When more people started cycling, others tended to join them, because it seemed more like a normal activity and people felt safer in numbers, she explained.
She said: "The mood has changed. People are winning medals. It's reminding people they have got bikes in their sheds.
"It is inspiring to witness something like the cycle race.
"And there is also a Bradley Wiggins effect. He is a role model. It is fantastic what he has achieved.
"Cycling has been building for many years, but Wiggins is a lovely guy. He comes across as really genuine.
"He encourages his children to ride, and we hope that will encourage more parents to do the same."
The cycle road race on the opening weekend of the Olympics took cyclists from the Mall, through west London, out to Surrey and back again, and included a 9.6-mile (15.5km) circuit around Box Hill, including the National Trust's Zig Zag Hill.
Tony Tijhuis, manager of Dorking's Burford Bridge Hotel near Box Hill, has already taken bookings from groups of cyclists for the whole of next year.

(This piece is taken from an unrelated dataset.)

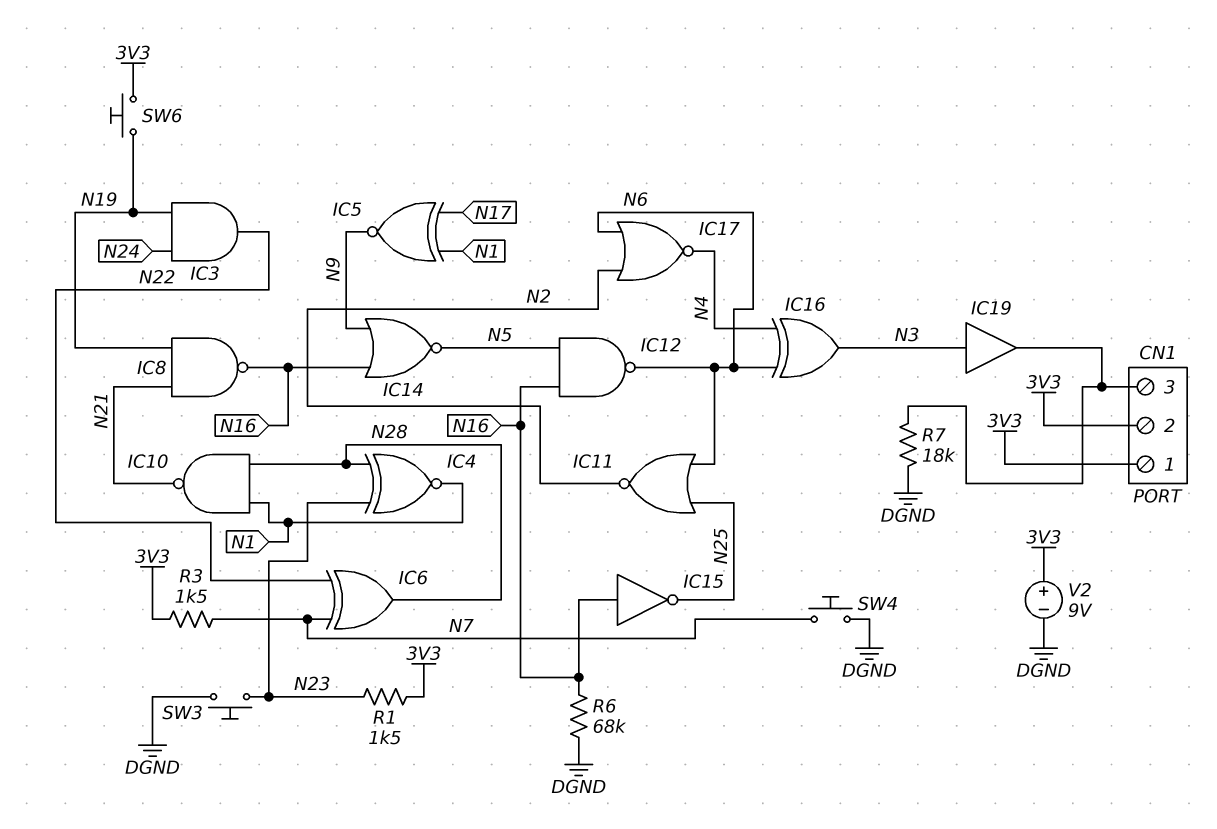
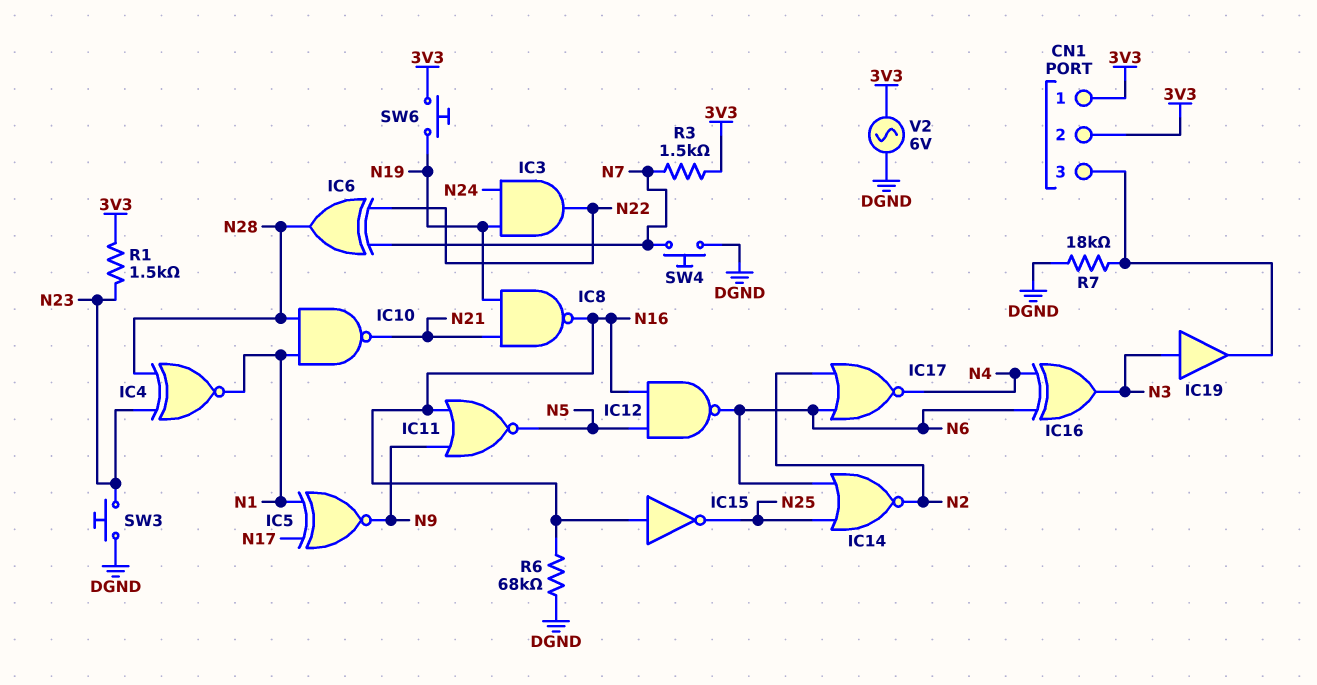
IC11: NOR (in N6, in N25, out N2) -> NOR (in N9, in N16, out N5)
IC14: NOR (in N9, in N16, out N5) -> NOR (in N6, in N25, out N2)
V2: 9V (plus 3V3, minus DGND) -> AC 6V (3V3, DGND)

He said: "They want to cycle the Olympic route, so I think it's going to be really good for us and there must be a lot of businesses who will benefit."
Rob Hawkins, who set up a company called Just Pedal to arrange cycling trips in the Surrey Hills, said: "The men's road race has bought a great deal of attention to the region.
"It's raised the profile of cycling in the area and with the Tour of Britain coming later in the year, it's a great time to be cycling in the area.
"It could become a real Mecca for cyclists across the country and across the world."
Anna Tomkins, project manager for the tourism organisation Visit Surrey, said: "In every corner of the world somebody now knows where Box Hill is and they have seen that stunning countryside as the cyclists climbed up Box Hill.
"They've seen the vibrant towns. They've seen Hampton Court Palace. We couldn't ask for more."